## What needs to be done
Please state how many lines of the records hold the string "left", giving nothing but the number.

## Records supplied

=== Begin Enclosure ===

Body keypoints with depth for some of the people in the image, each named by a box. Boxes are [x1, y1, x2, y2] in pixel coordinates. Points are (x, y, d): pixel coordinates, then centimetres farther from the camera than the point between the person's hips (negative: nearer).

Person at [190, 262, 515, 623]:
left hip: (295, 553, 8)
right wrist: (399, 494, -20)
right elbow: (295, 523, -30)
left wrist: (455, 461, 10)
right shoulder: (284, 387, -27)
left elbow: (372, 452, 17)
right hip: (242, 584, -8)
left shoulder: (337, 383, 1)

=== End Enclosure ===

## Response area
4